Hogan's Alley (1994)

[Cullum Rogers] "You could even argue - in fact, I'm going to argue it right now - that [Richard] Nixon, Pat Oliphant and Harvey Kurtzman deserve most of the credit for the great wave of young cartoonists that swept into the nation's editorial pages in the '70s and '80s.  In the '50s, Kurtzman combined a keen attention to detail with knockabout humor to magnify the cracks in the surface of grown-up reality."

Kurtzman Retrospective (1995)

Published two years after Kurtzman's death, this volume by The Cartoon Museum is an excellent tribute to the history of Kurtzman art.  The book also includes a five-page chronological list of his work from 1939 to 1992,  [JAM 9/15/2017]
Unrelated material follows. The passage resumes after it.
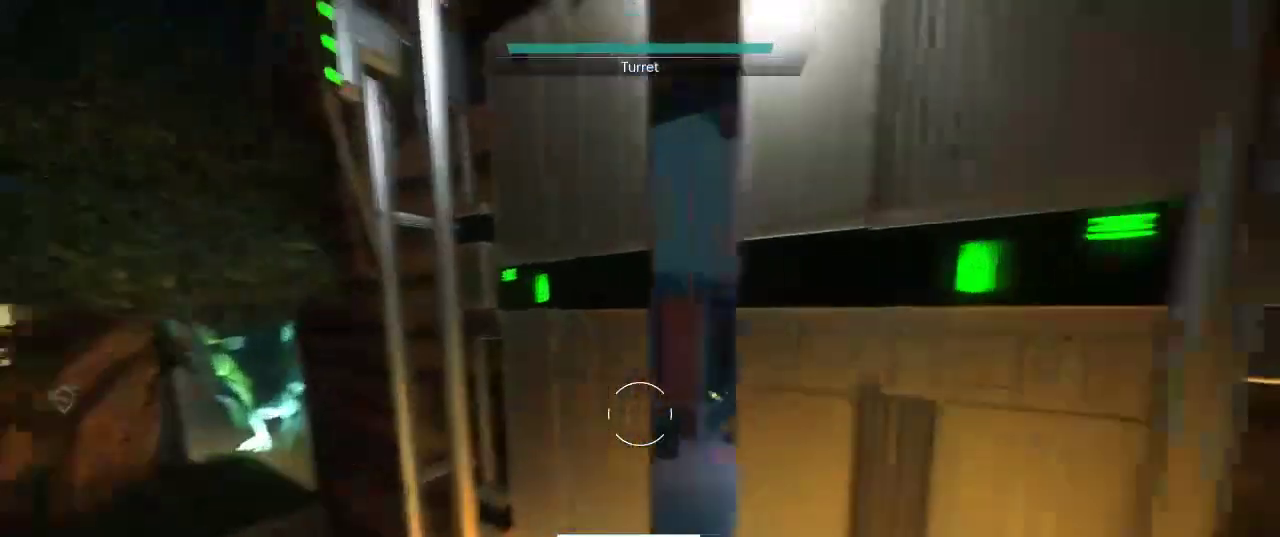
{"keys": ["shift", "w"], "mouse": [], "events": [[250, "d", "down"], [467, "d", "up"]]}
The Mad Playboy of Art (2003)

Of all the books written about the creators of Mad, this is the best one.  Will Elder's son-in-law Gary VandenBergh has perfectly captured the career and genius of the great artist.  This book reprints examples of all of Elder's work and especially his collaborations with Harvey Kurtzman.  I actually had some correspondence with Mr VandenBergh during the writing of the biography.  He was dedicated to the project published by Fantagraphics on quality paper.  This is how an artist's biography should be presented.  Will Elder was a classic artist who also drew for the comics.  Following are some quotes from the book.  [JAM 9/17/2017]

Elder: "I never planned any specific direction.  More importantly, Harvey's editing focused whatever energy I had into the proper channels.  All my wild ideas were distilled into some organized sense.  I believe that Harvey had the gift of editing and drawing out the best in us for Mad.  Harvey was greatly responsible for encouraging my versatility and sharpening my sense of humor."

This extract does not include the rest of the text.